Case ID: f_119/html/0691-01.html
Source: Caselaw Access Project
Author: {"author": "PER CURIAM.", "license": "Public Domain", "url": "https://static.case.law/"}
Date Created: 2024-08-24T03:29:51.129683

AMERICAN SUGAR REFINING CO. v. CITY OF NEW ORLEANS.
    (Circuit Court of Appeals, Fifth Circuit.
    December 9, 1902.)
    No. 920.
    1. Federal Courts—Following State Decisions—Construction op State Constitution.
    Where the decision of a cause depends upon the construction placed upon a provision of a state constitution, the federal courts follow the decisions of the highest court of the state thereon, and an appellate court will reverse'a judgment below based on such decisions, where, pending the appeal, they have been overruled, when no question of contract rights is involved.
    In Error to the Circuit Court of the United States for the Eastern District of Louisiana.
    Charles Carroll and J. W. Carroll, for plaintiff in error.
    Sami. L. Gilmore, C. H. La Villebeuvre, and H. G. Dupre, for defendant in error.
    Before PARDEE, McCORMICK, and SHELBY, Circuit Judges.

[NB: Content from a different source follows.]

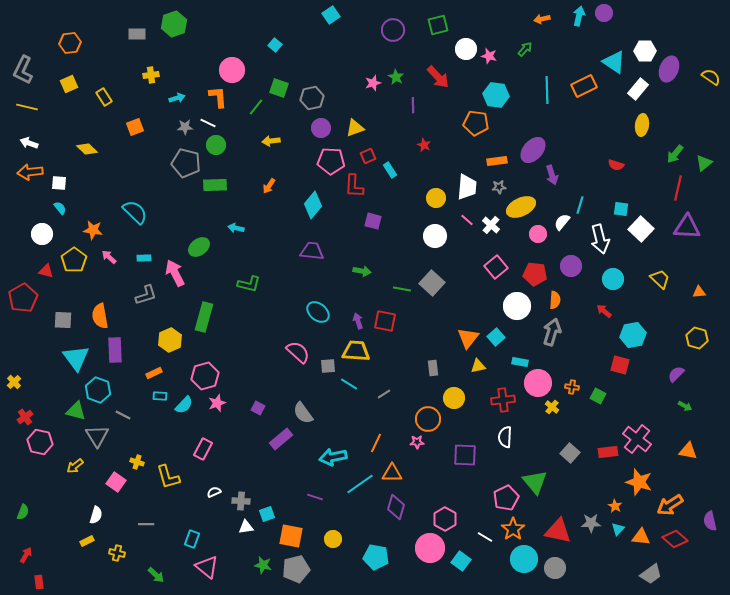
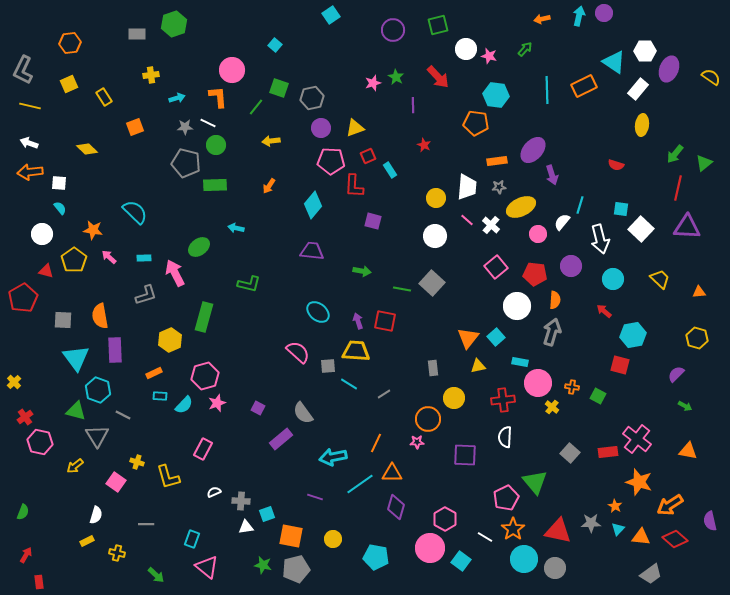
yellow line at (27, 107): moved 3 px right, 1 px up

    Y 1. State laws as rules of decision in federal courts, see notes to Griffin v. Overman Wheel Co., 9 G. C. A. 548; Wilson v. Perrin, 11 C. O. A. 71; Hill v. Hite, 29 C. C. A. 553.
    See Courts, vol. 13, Cent. Dig. § 956.
   PER CURIAM.

When this case was before the circuit court, the learned trial judge followed State v. American Sugar Refining Co., 51 La. Ann. 562, 25 South. 447, where it was held by the supreme court of the state of Louisiana that the plaintiff in error, the American Sugar Refining Company, was not a manufacturer, within the meaning of article 206 of the constitution of the state of Louisiana (1879), exempting manufacturers under certain circumstances from license taxation. Since this writ of error has been pending another case between-the same parties has been brought before the supreme court of the state, and a decision rendered explicitly reversing the former case, and holding that the American Sugar Refining Company is a manufacturer of sugar, within the meaning of the constitution, and as such exempt from all licenses levied by the city or state. As the supreme court of the state has changed its ruling on the meaning of the article of the state constitution controlling the issues in the present case, we are bound to follow, even if we do not fully agree as to the correctness of the decision made. As, however, we do fully concur, we hasten to reverse the judgment of the lower court in this case, and remand the cause, with instructions to dismiss the same, at plaintiff’s costs. And it is so ordered.